Titik teknis catu daya tahan air terutama mencakup aspek -aspek berikut:
Kinerja tahan air: Catu daya tahan air dirancang untuk lingkungan luar, sehingga harus memiliki kinerja tahan air yang baik. Biasanya desain yang disegel diadopsi untuk memastikan bahwa bagian dalam catu daya tidak diganggu oleh air dan komponen elektronik di dalam catu daya dilindungi dari kelembaban.
Kinerja kedap debu: Catu daya tahan air juga perlu memiliki fungsi tahan debu untuk mencegah akumulasi debu dan mempengaruhi disipasi panas dan operasi normal catu daya. Desain kedap debu dapat secara efektif memperluas masa pakai catu daya.
Resistensi suhu tinggi: Catu daya tahan air perlu bekerja secara stabil di lingkungan suhu tinggi, biasanya dengan kisaran suhu operasi yang tinggi dan desain disipasi panas yang baik. Ini memastikan bahwa catu daya masih dapat bekerja secara normal di lingkungan suhu tinggi dan tidak akan rusak karena terlalu panas.
Kinerja anti-korosi: Karena mungkin ada zat korosif di lingkungan luar, catu daya tahan air perlu memiliki kinerja anti-korosi untuk melindungi bagian logam dari catu daya dari korosi dan memperpanjang masa pakai.
Keandalan tinggi: Catu daya tahan air biasanya digunakan dalam aplikasi kritis seperti sistem pencahayaan luar ruangan, sehingga diperlukan keandalan tinggi.

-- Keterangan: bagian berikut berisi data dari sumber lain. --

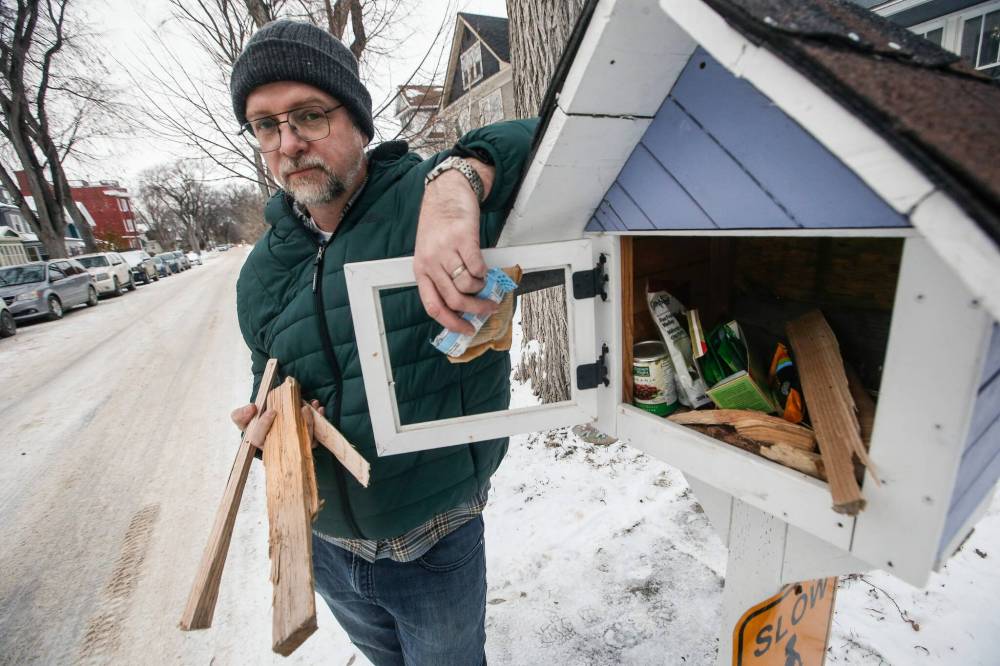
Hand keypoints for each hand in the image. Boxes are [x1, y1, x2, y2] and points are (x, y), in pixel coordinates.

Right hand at [230, 399, 323, 450]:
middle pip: (288, 440)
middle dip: (297, 424)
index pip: (258, 438)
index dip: (264, 425)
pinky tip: (319, 409)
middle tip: (302, 408)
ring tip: (310, 407)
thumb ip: (240, 415)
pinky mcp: (306, 442)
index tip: (272, 411)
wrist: (272, 420)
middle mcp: (278, 447)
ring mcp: (293, 446)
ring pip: (306, 439)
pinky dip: (319, 420)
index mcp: (260, 442)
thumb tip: (252, 408)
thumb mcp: (243, 419)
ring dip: (311, 422)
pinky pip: (316, 435)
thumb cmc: (257, 423)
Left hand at [414, 160, 497, 334]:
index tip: (466, 330)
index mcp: (421, 269)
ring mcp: (446, 250)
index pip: (433, 305)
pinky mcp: (463, 238)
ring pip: (468, 285)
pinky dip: (485, 272)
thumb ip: (441, 277)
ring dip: (482, 288)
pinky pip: (478, 267)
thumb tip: (462, 306)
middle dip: (476, 309)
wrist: (446, 193)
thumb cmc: (439, 225)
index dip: (451, 323)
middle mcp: (431, 261)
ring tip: (484, 280)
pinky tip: (484, 267)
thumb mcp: (430, 253)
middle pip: (455, 300)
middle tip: (489, 308)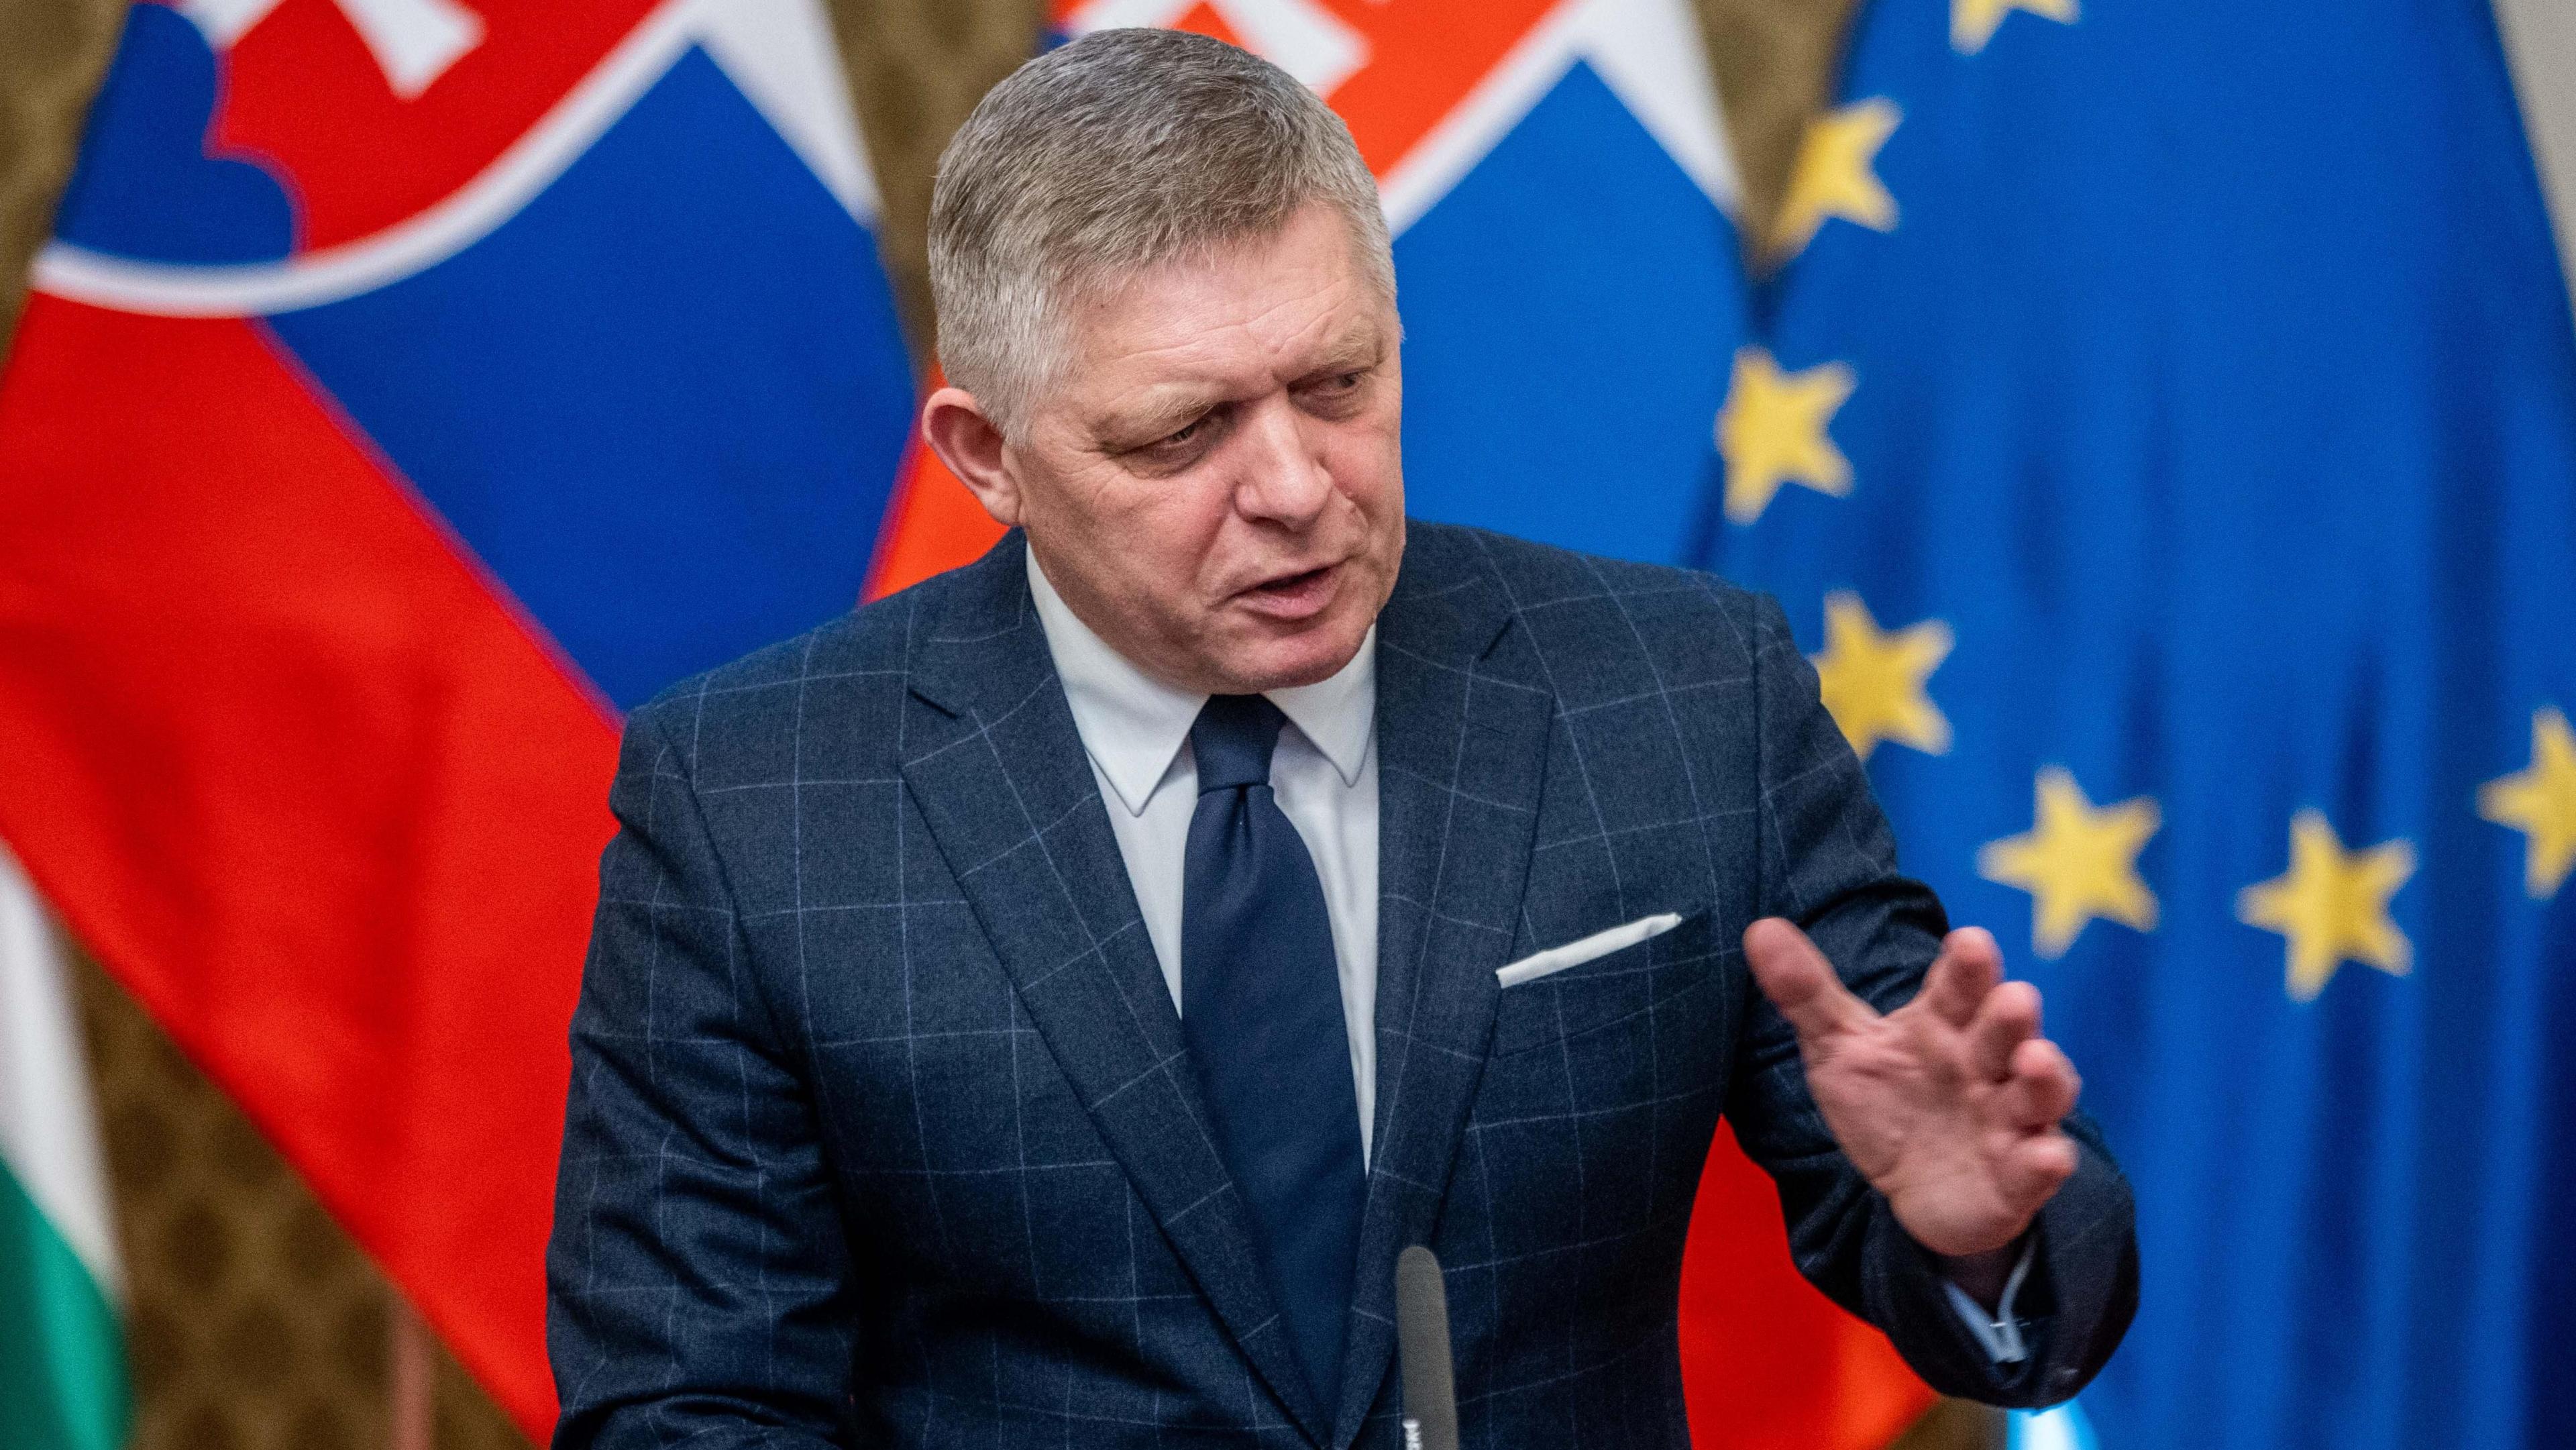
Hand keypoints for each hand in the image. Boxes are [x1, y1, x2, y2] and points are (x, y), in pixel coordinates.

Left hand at [1742, 918, 2080, 1260]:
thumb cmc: (1886, 1101)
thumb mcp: (1840, 1047)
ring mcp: (2009, 1120)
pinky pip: (2040, 1167)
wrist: (1911, 1188)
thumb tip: (1759, 929)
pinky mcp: (2018, 1176)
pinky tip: (2048, 1156)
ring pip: (2039, 1093)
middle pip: (2004, 1033)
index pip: (1959, 987)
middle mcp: (1986, 1065)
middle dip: (2011, 1016)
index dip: (1968, 966)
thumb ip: (1806, 992)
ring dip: (2044, 1077)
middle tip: (2014, 998)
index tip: (1969, 943)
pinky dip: (2046, 1161)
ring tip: (2035, 1062)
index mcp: (1944, 1025)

Ini termasuk tegangan dan arus output yang stabil, serta operasi stabil jangka panjang di lingkungan yang keras.
Efisiensi Tinggi: Catu daya tahan air memiliki efisiensi tinggi, konsumsi daya rendah, dan dapat mempertahankan pembangkit panas rendah di lingkungan suhu tinggi, yang membantu menunda penuaan peralatan dan meningkatkan efisiensi sistem keseluruhan.
Factor High Power Factor: Untuk beberapa aplikasi, catu daya tahan air perlu memiliki faktor daya tinggi untuk mengurangi polusi ke jaringan listrik dan memenuhi persyaratan jaringan listrik spesifik.
Drive Mode: Mode penggerak umum termasuk sumber tegangan konstan untuk beberapa sumber arus konstan dan catu daya arus konstan langsung. Yang pertama memiliki fleksibilitas tinggi tetapi biaya tinggi, sedangkan yang terakhir memiliki biaya rendah tetapi fleksibilitas yang buruk.